Premier constat : PPE ou PPB, il s’agit de la même chose, les divers acteurs préférant l’une ou l’autre appellation. Conformément au Code des assurances, l’Autorité de contrôle prudentiel et de résolution (ACPR) utilise « PPB », qu’elle définit ainsi : « Les assureurs-vie ont la possibilité de ne pas distribuer immédiatement la participation aux bénéfices prévue par la législation. Ils disposent pour ce faire d’un délai de huit ans. Au lieu de la redistribuer immédiatement, l’assureur peut donc la provisionner dans un compte appelé provision pour participation aux bénéfices. »

Les bénéfices du fonds en euros réalisés en 2014 par les compagnies d’assurance doivent être redistribués aux assurés dans le cadre du rendement 2014. Mais pas obligatoirement à 100% :

  • l’assureur doit reverser dans l’année un minimum de 85% des bénéfices financiers, c’est-à-dire les gains réalisés grâce au placement de l’épargne des souscripteurs ;
  • la compagnie d’assurance doit reverser dans l’année au minimum 90% des bénéfices techniques, c’est-à-dire la différence entre les frais prélevés par la compagnie et les frais réels, en application du Code des assurances.

Le pourcentage restant peut donc alimenter la PPB, ou PPE. C’est l’assureur qui choisit la proportion de ce qu’il provisionne, dans les limites imparties.

Des réserves en hausse

A quoi sert cette réserve ? A lisser les rendements, d’une année sur l’autre, pour éviter un effet yo-yo, mais aussi pour « absorber les chocs » comme le souligne Cyrille Chartier-Kastler, fondateur du cabinet Facts & Figures. Seule contrainte pour l’assureur : il a l’obligation de redistribuer cette réserve dans les 8 ans. Ainsi, ce qui est provisionné sur l’année 2014 devra être reversé au plus tard en 2022. Et en 2015 les détenteurs d’assurance-vie recevront une partie des provisions des huit dernières années.

Facts & Figures mesure chaque année le poids de ces réserves dans les encours des assureurs. Il augmente depuis 2011 : 1,3% en moyenne cette année-là, 1,5% en 2012, puis Cyrille Chartier-Kastler l’estime à 1,8% à la fin 2013 et dans la fourchette 2,1-2,2% à la fin 2014. Le fondateur du cabinet de conseil traduit cette montée de la PPE par la volonté de faire face à d’éventuels chocs financiers à venir, liés à la Grèce, au niveau des taux obligataires, etc. Seule compagnie à communiquer précisément son niveau de réserve, la GMF affirme que sa PPB équivaut à la fin 2014 à 3,7% des encours, contre 2,4% un an plus tôt.

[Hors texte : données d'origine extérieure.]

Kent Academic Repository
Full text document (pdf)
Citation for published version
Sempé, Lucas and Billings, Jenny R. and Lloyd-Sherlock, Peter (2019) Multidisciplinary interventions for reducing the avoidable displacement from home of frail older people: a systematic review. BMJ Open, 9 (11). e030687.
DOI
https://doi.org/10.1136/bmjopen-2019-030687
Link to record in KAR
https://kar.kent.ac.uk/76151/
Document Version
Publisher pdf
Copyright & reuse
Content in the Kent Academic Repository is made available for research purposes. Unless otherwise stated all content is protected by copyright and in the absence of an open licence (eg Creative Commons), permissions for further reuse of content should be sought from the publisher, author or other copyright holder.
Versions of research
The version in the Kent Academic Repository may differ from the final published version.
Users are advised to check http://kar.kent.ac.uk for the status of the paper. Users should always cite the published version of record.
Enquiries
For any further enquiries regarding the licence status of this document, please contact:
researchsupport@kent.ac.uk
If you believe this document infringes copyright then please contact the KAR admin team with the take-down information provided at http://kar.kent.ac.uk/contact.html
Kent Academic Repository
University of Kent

Cyrille Chartier-Kastler met toutefois en garde contre la tentation de comparer les assureurs selon leur niveau de réserve. Car un autre élément leur permet de jouer sur les rendements : les plus-values latentes, c’est-à-dire des plus-values potentielles qui seraient réalisées si les actifs étaient vendus. Ainsi, un assureur avec une forte PPB mais de faibles plus-values latentes pourrait servir de bas rendements dans les années à venir. Toutefois, selon une étude récente de l’ACPR, la valeur des « plus ou moins-values latentes » des douze principaux assureurs-vie sont en nette hausse en 2014.

L’information aux assurés

En provisionnant et en conservant une certaine marge au niveau des plus-values latentes, les compagnies d’assurance françaises semblent donc prendre en compte les recommandations de Christian Noyer, gouverneur de la Banque de France et président de l’ACPR, qui les appelait à modérer les rendements 2014, notamment « en dotant la provision pour participation aux bénéfices (PPB) à un niveau suffisamment élevé ».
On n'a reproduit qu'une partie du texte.